● Available data:
+ + + +
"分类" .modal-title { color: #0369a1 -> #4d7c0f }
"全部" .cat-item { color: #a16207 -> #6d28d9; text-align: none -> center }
+ + + +
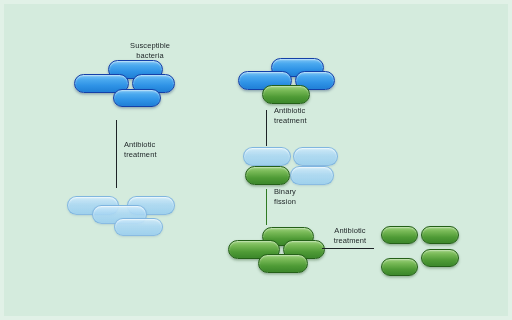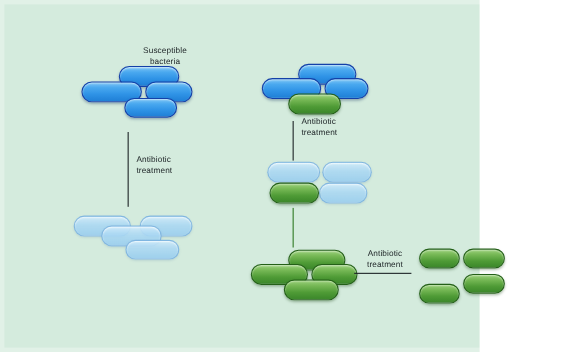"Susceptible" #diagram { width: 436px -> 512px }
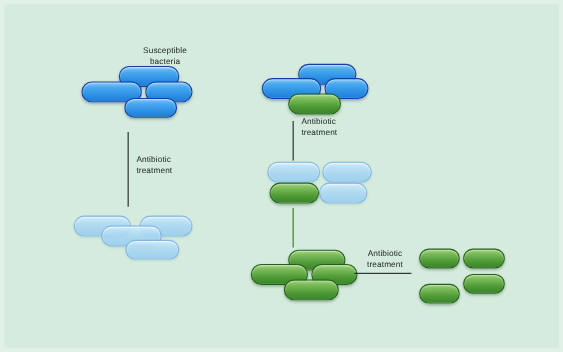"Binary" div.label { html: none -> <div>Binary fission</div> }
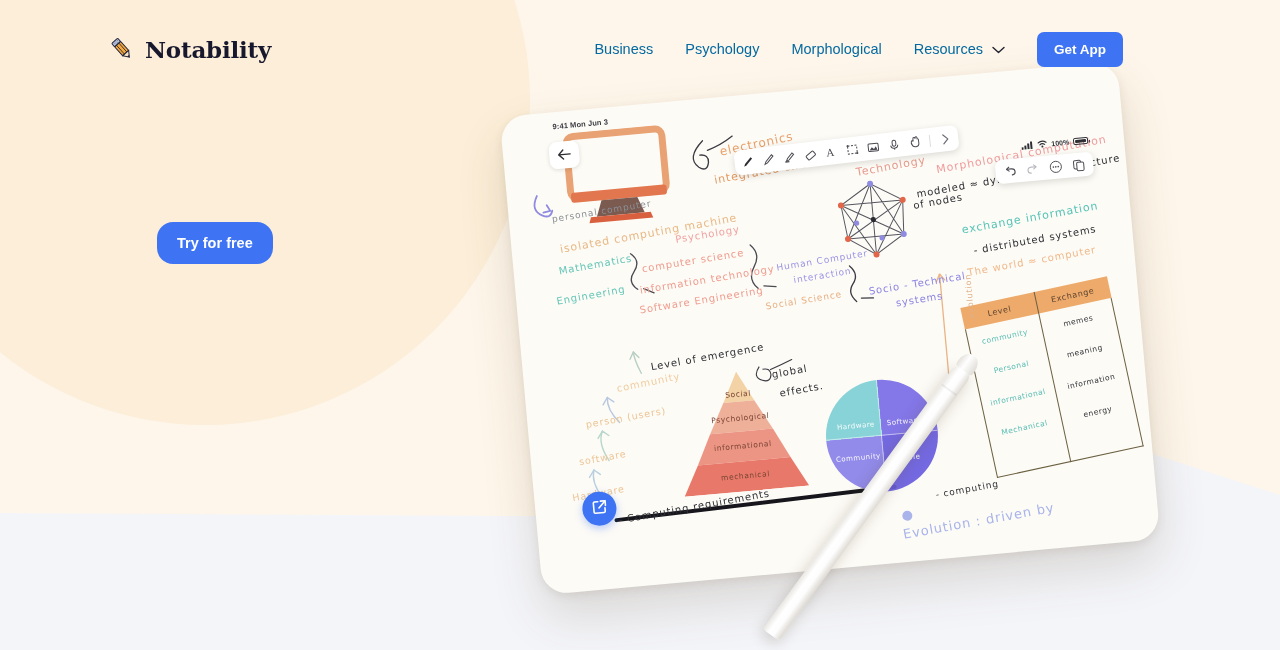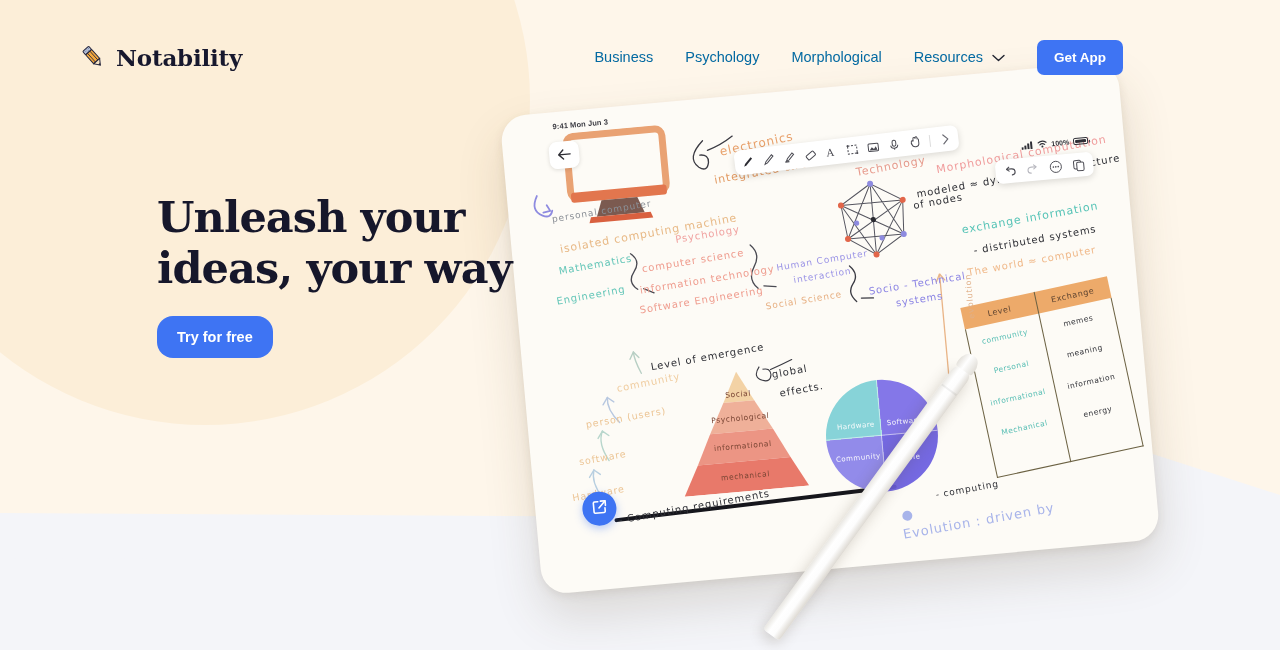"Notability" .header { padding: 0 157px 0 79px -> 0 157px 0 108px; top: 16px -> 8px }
+ + + +
● How to complete this task: Copy only this from above: the line containing "width: 436px ->", the line containing "padding: 0 157px", and all lines between, printed exactly. Leave out the pictures.

● Result for this exercise:
"Susceptible" #diagram { width: 436px -> 512px }
"Binary" div.label { html: none -> <div>Binary fission</div> }
"Notability" .header { padding: 0 157px 0 79px -> 0 157px 0 108px; top: 16px -> 8px }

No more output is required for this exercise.